Si Donald Trump a critiqué les projets d’infrastructures mis en place sous son prédécesseur, sa présidence ne devrait pas avoir d’impact significatif sur ces derniers. «Quasiment tous les fonds du CHIPS Act ont désormais été attribués. Il est donc peu probable que celui-ci soit en danger sous Trump», note Stephen Ezell.  Les tarifs douaniers du nouveau président pourraient également donner un coup de pouce supplémentaire à la construction d’usines aux États-Unis, même si la plupart des experts s’attendent à ce que cet impact soit limité. La politique d’abondance énergétique voulue par Donald Trump pourrait elle aussi favoriser l’implantation de nouveaux projets industriels, au bénéfice du secteur de la construction. Les tarifs douaniers que Trump a commencé à annoncer sur les importations mexicaines, canadiennes et européennes constituent à l’inverse un risque important. Le prix de l’acier a par exemple déjà commencé à augmenter, ce qui n’est pas de très bon augure pour la construction.

L’impact positif des nouvelles technologies

Un autre facteur susceptible de bénéficier à l’industrie est l’adoption de plus en plus rapide des technologies de pointe par les entreprises du secteur. Outre des techniques comme le Building Information Modeling (BIM) et le jumeau numérique, les spécialistes de la construction et de la logistique investissent de plus en plus dans la robotique, afin de pallier le manque de main d’œuvre, et dans l’intelligence artificielle, pour gagner en efficacité.

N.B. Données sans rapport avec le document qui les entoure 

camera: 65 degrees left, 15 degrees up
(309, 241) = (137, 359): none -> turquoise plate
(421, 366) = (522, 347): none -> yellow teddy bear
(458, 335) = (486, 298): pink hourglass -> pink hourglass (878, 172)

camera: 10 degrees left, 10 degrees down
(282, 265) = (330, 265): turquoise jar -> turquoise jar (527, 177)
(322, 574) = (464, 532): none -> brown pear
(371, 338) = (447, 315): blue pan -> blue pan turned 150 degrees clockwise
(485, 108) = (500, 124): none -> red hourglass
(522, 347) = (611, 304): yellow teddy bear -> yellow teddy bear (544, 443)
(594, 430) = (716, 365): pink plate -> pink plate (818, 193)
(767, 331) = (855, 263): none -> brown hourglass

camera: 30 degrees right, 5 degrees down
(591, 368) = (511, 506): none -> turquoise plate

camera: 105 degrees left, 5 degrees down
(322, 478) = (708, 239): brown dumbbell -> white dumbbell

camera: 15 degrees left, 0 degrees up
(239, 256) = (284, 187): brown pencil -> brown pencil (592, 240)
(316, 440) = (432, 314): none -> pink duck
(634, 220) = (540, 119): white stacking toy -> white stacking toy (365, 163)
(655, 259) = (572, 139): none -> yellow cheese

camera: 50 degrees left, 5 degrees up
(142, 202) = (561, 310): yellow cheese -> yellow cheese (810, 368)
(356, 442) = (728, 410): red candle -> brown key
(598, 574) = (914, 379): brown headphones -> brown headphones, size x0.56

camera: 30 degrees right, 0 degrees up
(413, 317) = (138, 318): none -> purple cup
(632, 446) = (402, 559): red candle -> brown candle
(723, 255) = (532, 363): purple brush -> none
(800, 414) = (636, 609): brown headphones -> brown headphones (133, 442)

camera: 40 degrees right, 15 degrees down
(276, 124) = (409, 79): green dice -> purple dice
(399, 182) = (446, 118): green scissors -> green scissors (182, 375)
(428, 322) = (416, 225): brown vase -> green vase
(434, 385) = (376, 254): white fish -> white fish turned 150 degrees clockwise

L’entreprise américaine Lennar a par exemple investi dans SmartRent, spécialiste de la maison connectée, afin d’intégrer ces systèmes innovants à ces futures propriétés, ou encore de permettre aux clients de visiter leur future maison à distance. Un partenariat avec une autre société, ICON, a également été mis en œuvre pour appliquer la robotique et l’impression 3D à la construction d’un lotissement au Texas. Plusieurs professionnels du secteur explorent également l’usage de l’IA générative pour accélérer le design, la planification et la gestion des risques.

«La robotique et l’automatisation sont de plus en plus utilisées par les entreprises de la construction. Certaines utilisent les robots pour transporter du matériel de manière autonome, réaliser des soudures de haute précision, planifier des aménagements, ou encore opérer à distance dans des environnements dangereux. Avec l’intégration de l’IA, ces robots peuvent être adaptés à de nouvelles tâches, au service de sites de construction plus intelligents, préparant un futur ou systèmes autonomes, humanoïdes et robots collaboratifs (cobots) seront monnaie courante», estime ainsi l’étude de Deloitte. Une étude de McKinsey estime quant à elle que l’usage de l’IA pourrait augmenter la productivité dans le secteur de la construction de 20%.

Un dernier facteur susceptible de bénéficier à l’industrie aux États-Unis cette année est la baisse programmée du taux d’intérêt directeur de la Fed, suite à la baisse de l’inflation aux États-Unis. Trump a à cet égard exprimé sa volonté de faire pression sur l’institution pour que les taux d’intérêt baissent encore plus vite, ce qui pourrait toutefois s’avérer contre-productif en conduisant à une reprise précoce de l’inflation, susceptible de mener elle-même à une remontée des taux. La politique protectionniste de la nouvelle administration pourrait également conduire à une poussée inflationniste, avec les mêmes effets indésirables.